Can Vaccination Against Whooping Cough in Pregnancy Enhance Antibody Levels and Safeguard Babies?

New Delhi, May 5 (NationPress) A recent study indicates that vaccinating expectant mothers against whooping cough can significantly enhance both the quantity and quality of antibodies present in infants during their early life.

Whooping cough, or pertussis, is a highly infectious respiratory illness marked by intense coughing spells, often culminating in a high-pitched 'whoop' during inhalation. This condition is caused by the bacterium Bordetella pertussis.

Despite widespread vaccination efforts, whooping cough has experienced a resurgence. The World Health Organization (WHO) estimates around 16 million cases occur each year, leading to approximately 195,000 fatalities among children globally.

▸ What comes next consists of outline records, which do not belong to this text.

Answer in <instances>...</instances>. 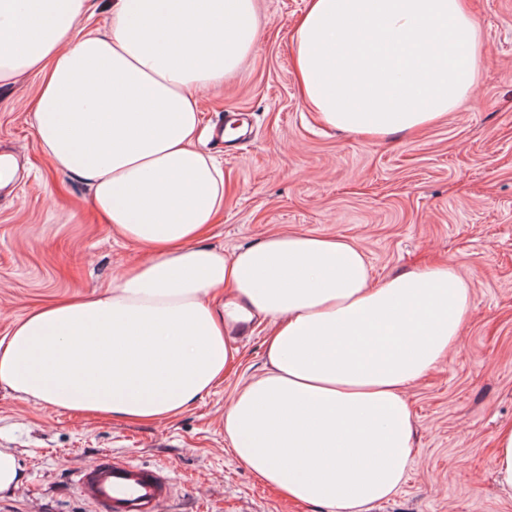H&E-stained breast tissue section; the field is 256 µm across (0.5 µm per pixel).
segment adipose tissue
<instances>
[{
  "label": "adipose tissue",
  "mask_w": 512,
  "mask_h": 512,
  "mask_svg": "<svg viewBox=\"0 0 512 512\" xmlns=\"http://www.w3.org/2000/svg\"><path fill=\"white\" fill-rule=\"evenodd\" d=\"M0 0V84L42 76L32 125L84 180L113 234L150 247L96 294L28 312L0 336V387L92 418L161 421L209 395L261 317L265 371L224 411L238 460L290 499L369 512L412 464L406 390L458 342L469 282L453 265L376 285L349 240L273 234L227 252L202 237L224 173L197 150L198 92L257 43L256 0ZM294 41L303 101L331 128L383 139L472 98L484 60L464 0H307ZM108 0H90L89 13L79 19L76 30L85 32L87 30L103 29L109 19Z\"/></svg>",
  "instance_id": "adipose-tissue-1"
}]
</instances>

Researchers from the University of Turku in Finland undertook a randomized, controlled, double-blind, phase 4 trial in Gambia to assess the impacts of pertussis vaccination during pregnancy.

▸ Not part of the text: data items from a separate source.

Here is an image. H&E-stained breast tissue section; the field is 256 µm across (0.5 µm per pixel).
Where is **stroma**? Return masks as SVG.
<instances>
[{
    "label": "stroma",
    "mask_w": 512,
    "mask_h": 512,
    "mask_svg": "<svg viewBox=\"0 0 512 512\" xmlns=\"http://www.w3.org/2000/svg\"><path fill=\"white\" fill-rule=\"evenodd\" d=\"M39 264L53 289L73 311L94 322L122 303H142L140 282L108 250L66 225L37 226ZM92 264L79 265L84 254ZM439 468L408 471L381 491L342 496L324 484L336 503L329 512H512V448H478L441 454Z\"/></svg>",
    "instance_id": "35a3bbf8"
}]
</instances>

Globally, two primary types of pertussis vaccines are utilized: whole-cell vaccines (wPVs) derived from killed whole bacteria and acellular vaccines (aPVs) that consist of one to five purified bacterial antigens.

The results, published in The Lancet Infectious Diseases, revealed that administering diphtheria-tetanus-acellular pertussis vaccines to pregnant women was both safe and well-tolerated, effectively increasing the quantity and quality of pertussis-specific antibodies in infants during their early life.

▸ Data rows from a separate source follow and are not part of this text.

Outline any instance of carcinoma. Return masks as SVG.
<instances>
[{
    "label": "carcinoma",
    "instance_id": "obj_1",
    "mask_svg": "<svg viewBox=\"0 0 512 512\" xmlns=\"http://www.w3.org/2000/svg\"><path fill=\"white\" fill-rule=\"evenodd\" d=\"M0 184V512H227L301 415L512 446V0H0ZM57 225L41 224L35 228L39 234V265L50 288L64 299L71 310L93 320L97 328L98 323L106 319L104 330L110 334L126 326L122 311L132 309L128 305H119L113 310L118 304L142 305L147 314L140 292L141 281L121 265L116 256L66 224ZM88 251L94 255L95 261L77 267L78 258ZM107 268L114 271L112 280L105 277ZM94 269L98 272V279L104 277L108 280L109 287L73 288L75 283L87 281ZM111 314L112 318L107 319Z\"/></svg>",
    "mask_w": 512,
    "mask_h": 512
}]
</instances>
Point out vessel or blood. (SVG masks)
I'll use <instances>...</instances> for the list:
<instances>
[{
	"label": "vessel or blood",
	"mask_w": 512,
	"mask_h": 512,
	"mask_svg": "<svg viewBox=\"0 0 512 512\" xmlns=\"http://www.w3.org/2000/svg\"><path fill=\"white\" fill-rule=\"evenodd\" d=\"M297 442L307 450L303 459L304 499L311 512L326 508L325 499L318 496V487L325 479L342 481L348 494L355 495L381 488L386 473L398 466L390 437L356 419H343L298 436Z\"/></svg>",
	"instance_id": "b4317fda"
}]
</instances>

Given that the highest incidence and mortality rates of pertussis occur in infants, particularly those too young to receive vaccinations, immunization during pregnancy (IP) is recommended to shield infants against pertussis in their early life.

However, research has shown that IP may diminish infants' antibody responses to their initial diphtheria-tetanus-acellular pertussis (DTaP) vaccinations. This reduction is known as 'blunting.'

'Blunting' of vaccine responses has been noted in IgG-antibody concentrations related to various pertussis vaccine antigens, particularly pertussis toxin, filamentous hemagglutinin, pertactin, and diphtheria toxin.

“This study aimed to assess the impact of IP on the immunogenicity of primary acellular or whole-cell pertussis vaccines in a West African cohort,” stated the researchers led by Qiushui He, a professor at the university, who confirmed the vaccine's efficacy.

“While Tdap-IPV (Tetanus, diphtheria, acellular pertussis, polio vaccine) was linked with a relative reduction in the immune response to the DTwP (Diphtheria-Tetanus-whole-cell pertussis) primary vaccination series, the quality of pertussis-specific antibodies and memory B-cell responses remained intact,” the research team concluded.